Of course this meant that the lab couldn't take them and the stat blood work that was instantly ordered (when the ATTENDING finally convinced the resident that the case needed attention) couldn't just be added on to previously sent blood. I was sooo embarrassed to have to spill the beans to the patient and the charge nurse (who was awesome enough to miraculously draw more blood for me!) - not to mention give the MD a heads up about why the labs wouldn't be available as soon as they thought they would be.

Sooo, I learned to ALWAYS label your blood/reqs correctly and follow the same routine with them EVERY TIME!

On my first job as a nurse in LTC I had a 30 pts on a sunday and was doing a discharge.

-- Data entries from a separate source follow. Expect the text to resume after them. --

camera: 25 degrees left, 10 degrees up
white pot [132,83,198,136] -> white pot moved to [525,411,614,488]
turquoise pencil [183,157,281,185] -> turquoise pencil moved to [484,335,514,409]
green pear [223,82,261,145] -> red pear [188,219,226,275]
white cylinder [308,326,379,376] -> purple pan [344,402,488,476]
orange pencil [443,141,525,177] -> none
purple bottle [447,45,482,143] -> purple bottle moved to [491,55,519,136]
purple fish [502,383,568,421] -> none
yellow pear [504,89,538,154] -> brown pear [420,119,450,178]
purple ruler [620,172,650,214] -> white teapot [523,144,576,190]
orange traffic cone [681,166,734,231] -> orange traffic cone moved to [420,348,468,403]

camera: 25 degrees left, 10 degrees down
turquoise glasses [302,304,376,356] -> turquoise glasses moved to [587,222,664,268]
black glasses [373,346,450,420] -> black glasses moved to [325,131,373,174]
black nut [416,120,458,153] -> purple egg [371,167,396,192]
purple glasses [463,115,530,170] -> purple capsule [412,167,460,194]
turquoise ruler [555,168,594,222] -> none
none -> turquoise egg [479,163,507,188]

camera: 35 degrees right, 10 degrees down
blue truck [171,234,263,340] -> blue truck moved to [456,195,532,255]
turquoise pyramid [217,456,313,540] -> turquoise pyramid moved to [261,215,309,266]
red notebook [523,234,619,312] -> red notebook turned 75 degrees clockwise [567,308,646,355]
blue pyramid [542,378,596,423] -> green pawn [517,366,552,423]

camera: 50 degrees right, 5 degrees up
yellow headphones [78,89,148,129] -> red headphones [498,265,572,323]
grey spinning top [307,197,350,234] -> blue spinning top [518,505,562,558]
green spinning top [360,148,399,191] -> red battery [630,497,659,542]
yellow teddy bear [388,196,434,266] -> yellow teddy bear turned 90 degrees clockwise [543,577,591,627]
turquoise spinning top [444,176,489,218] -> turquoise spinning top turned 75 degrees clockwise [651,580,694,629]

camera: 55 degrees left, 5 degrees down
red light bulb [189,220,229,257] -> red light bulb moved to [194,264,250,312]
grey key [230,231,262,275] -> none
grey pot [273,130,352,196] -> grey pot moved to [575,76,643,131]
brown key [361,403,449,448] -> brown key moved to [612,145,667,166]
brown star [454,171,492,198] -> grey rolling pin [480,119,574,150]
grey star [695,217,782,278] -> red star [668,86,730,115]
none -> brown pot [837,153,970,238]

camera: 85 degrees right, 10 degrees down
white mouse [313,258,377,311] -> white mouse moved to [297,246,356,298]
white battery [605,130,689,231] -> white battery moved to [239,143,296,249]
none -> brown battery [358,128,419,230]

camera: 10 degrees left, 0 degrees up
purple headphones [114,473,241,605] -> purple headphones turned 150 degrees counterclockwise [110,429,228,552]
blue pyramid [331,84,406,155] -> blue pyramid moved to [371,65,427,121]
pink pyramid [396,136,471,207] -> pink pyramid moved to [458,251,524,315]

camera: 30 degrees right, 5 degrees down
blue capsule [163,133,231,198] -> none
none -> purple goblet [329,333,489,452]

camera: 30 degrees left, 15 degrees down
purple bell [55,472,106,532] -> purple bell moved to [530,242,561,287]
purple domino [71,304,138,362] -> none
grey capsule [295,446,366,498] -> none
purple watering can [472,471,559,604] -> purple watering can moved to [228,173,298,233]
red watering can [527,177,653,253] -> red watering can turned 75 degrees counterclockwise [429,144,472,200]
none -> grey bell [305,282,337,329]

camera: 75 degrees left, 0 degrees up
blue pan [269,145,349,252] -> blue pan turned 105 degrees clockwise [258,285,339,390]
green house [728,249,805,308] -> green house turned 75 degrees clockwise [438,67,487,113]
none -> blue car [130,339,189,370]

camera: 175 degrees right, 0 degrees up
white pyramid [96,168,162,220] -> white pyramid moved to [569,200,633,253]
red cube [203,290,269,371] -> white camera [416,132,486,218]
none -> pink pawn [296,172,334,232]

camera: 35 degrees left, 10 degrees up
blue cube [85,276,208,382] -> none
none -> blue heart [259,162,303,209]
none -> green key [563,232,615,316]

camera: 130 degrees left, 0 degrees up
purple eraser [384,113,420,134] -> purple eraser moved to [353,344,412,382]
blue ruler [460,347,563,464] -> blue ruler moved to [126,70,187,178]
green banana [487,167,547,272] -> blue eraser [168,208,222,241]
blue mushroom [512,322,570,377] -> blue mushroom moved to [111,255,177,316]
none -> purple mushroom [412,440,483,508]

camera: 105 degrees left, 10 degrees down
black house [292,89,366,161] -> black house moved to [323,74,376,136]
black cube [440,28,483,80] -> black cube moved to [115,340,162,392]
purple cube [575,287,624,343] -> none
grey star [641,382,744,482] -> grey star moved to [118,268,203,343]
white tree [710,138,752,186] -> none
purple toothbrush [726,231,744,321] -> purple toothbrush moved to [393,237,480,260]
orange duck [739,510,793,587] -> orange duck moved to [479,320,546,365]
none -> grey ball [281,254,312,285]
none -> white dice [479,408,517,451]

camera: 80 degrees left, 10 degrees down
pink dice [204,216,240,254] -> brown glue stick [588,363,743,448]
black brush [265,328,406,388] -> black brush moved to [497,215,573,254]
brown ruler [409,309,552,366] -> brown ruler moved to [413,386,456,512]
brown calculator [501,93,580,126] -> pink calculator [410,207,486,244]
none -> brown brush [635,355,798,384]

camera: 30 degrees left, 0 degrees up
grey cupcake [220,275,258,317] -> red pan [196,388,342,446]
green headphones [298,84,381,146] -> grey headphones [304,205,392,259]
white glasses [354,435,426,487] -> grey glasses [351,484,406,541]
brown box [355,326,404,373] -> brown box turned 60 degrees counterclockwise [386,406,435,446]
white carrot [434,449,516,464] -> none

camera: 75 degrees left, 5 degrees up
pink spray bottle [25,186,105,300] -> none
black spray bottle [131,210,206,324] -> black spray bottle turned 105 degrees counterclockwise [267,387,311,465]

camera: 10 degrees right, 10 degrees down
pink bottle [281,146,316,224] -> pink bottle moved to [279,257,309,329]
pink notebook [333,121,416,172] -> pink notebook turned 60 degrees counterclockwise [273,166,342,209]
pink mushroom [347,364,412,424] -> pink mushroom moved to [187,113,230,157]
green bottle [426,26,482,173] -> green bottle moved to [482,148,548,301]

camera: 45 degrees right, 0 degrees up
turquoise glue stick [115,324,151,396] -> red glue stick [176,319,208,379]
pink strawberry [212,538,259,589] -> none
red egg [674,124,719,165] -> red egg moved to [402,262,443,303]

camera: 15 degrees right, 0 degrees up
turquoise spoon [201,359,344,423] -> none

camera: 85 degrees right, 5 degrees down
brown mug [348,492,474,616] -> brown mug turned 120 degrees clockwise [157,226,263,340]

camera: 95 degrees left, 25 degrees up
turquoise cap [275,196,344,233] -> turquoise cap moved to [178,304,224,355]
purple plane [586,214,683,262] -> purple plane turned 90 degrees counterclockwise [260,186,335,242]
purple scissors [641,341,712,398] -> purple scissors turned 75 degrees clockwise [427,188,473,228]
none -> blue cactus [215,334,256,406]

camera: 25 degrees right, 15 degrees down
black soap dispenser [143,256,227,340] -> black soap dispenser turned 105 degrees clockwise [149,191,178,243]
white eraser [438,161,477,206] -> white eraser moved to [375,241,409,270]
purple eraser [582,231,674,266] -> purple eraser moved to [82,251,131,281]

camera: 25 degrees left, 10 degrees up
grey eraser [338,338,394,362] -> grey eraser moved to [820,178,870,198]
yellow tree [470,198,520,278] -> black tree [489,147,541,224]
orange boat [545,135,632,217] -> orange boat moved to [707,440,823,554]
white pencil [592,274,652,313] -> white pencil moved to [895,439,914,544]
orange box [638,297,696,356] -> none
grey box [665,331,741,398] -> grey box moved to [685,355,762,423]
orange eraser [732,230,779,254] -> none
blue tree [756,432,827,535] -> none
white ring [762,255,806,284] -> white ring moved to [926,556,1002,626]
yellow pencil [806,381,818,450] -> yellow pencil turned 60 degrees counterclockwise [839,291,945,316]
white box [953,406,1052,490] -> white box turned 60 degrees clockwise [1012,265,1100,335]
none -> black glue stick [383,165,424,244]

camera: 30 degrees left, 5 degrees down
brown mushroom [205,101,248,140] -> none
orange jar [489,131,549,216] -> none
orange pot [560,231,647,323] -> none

I correctly wrote the meds, dosages, and directions on the discharge sheet and double checked it was correct. We sent pt's home with 3 days meds in freaking labled ziploc baggies. well of course we were 3 short so my manager told me to double up on the meds to each bag and put two labels on the bag. I put lasix and another medication in the bag. The one med was 4x/day and the lasix was only one. But I labled them both as 4x/day. So the pt took 4 lasix the next day because he was going off the baggies instead of the discharge papers and he ended up in the ER. He was fine thank the lord! But I was terrified and felt sick for doing harm to this pt. I learned to triple check everything and not to listen to that manager who had me double up on bags. I felt nervous doing it and I learned to go with my intuition. I was wrote up and put on a probation of sorts for 30 days which I completed fine but I left shortly after.